Não tolero o magistrado,
Que do brio descuidado,
Vende a lei, trai a justiça
- Faz a todos injustiça –
Com rigor deprime o pobre
Presta abrigo ao rico, ao nobre,
E só acha horrendo crime
No mendigo, que deprime.
- neste dou com dupla força,
Té que a manha perca ou torça.
Fujo às léguas do lojista,
Do beato e do sacrista –
Crocodilos disfarçados,
Que se fazem muito honrados
Mas que, tendo ocasião,
São mais feros que o Leão
Fujo ao cego lisonjeiro,
Que, qual ramo de salgueiro,
Maleável, sem firmeza
Vive à lei da natureza
Que, conforme sopra o vento,
Dá mil voltas, num momento
O que sou, e como penso,
Aqui vai com todo o senso,
Posto que já veja irados
Muitos lorpas enfurnados
Vomitando maldições,
Contra as minhas reflexões.
Eu bem sei que sou qual Grilo,
De maçante e mau estilo;
E que os homens poderosos
Desta arenga receosos
Hão de chamar-me Tarelo
Bode, negro, Mongibelo;
Porém eu que não me abalo
Vou tangendo o meu badalo
Com repique impertinente,
Pondo a trote muita gente.
Se negro sou, ou sou bode
Pouco importa.
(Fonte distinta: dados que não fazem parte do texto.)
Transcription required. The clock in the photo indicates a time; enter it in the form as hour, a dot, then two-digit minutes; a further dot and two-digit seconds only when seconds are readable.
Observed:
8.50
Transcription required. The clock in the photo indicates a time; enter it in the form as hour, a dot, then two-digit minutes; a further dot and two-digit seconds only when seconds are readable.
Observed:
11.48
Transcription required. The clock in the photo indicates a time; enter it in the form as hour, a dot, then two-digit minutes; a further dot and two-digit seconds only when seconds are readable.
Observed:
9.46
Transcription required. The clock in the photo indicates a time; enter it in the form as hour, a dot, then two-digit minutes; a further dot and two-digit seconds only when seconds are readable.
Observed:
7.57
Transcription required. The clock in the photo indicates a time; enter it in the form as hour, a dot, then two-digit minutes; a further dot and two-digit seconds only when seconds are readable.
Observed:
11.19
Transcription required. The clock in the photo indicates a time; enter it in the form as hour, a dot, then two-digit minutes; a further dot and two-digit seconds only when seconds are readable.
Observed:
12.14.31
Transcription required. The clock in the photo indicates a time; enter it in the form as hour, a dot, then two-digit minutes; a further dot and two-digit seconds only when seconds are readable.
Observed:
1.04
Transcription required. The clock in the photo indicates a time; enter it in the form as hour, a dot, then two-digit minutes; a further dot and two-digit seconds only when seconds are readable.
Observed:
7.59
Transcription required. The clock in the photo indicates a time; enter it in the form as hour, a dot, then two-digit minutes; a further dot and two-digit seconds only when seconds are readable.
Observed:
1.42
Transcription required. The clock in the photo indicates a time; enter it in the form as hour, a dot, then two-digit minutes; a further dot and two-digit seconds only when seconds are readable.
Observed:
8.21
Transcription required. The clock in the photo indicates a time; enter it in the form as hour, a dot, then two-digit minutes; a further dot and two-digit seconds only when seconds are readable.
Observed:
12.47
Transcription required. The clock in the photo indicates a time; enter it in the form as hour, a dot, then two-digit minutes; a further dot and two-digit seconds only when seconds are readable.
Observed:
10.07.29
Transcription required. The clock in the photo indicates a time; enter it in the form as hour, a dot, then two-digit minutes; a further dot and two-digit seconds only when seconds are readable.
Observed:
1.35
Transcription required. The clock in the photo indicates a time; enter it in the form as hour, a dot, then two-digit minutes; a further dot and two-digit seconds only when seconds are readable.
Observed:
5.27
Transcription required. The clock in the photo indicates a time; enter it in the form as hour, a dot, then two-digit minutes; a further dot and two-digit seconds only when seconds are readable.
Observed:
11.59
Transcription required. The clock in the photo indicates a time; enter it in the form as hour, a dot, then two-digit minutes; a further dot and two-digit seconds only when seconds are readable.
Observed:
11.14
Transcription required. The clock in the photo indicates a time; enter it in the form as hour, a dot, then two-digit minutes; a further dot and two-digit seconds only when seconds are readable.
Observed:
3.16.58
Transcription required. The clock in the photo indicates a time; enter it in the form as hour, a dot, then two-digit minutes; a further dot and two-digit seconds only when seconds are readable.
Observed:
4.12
O que isto pode?
Bodes há de toda casta
Pois que a espécie é muito vasta...
Há cinzentos, há rajados,
Baios, pampas e malhados,
Bodes negros, bodes brancos,
E, sejamos todos francos,
Uns plebeus e outros nobres.
Bodes ricos, bodes pobres,
Bodes sábios importantes,
E também alguns tratantes...
Aqui, nesta boa terra,
Marram todos, tudo berra;
Nobres, Condes e Duquesas,
Ricas Damas e Marquesas
Deputados, senadores,
Gentis-homens, vereadores;
Belas damas emproadas
De nobreza empantufadas;
Repimpados principotes,
Orgulhosos fidalgotes,
Frades, Bispos, Cardeais,
Fanfarrões imperiais,
Gentes pobres, nobres gentes
Em todos há meus parentes.
Entre a brava militança
Fulge e brilha alta bodança;
Guardas, Cabos, Furriéis
Brigadeiros, Coronéis
Destemidos Marechais,
Rutilantes Generais,
Capitães de mar-e-guerra
- Tudo marra, tudo berra –
Na suprema eternidade,
Onde habita a Divindade,
Bodes há santificados,
Que por nós são adorados.
Entre o coro dos Anjinhos
Também há muitos bodinhos.
O amante de Syringa
Tinha pêlo e má catinga;
O deus Mendes, pelas costas,
Na cabeça tinha pontas;
Jove, quando foi menino,
Chupitou leite caprino;
E segundo o antigo mito
Também Fauno foi cabrito.
Nos domínios de Plutão,
Guarda um bode o Alcorão;
Nos lundus e nas modinhas
São cantadas as bodinhas:
Pois se todos têm rabicho,
Para que tanto capricho?
Haja paz, haja alegria,
Folgue e brinque a bodaria;
Cesse pois a matinada,
Porque tudo é bodarrada!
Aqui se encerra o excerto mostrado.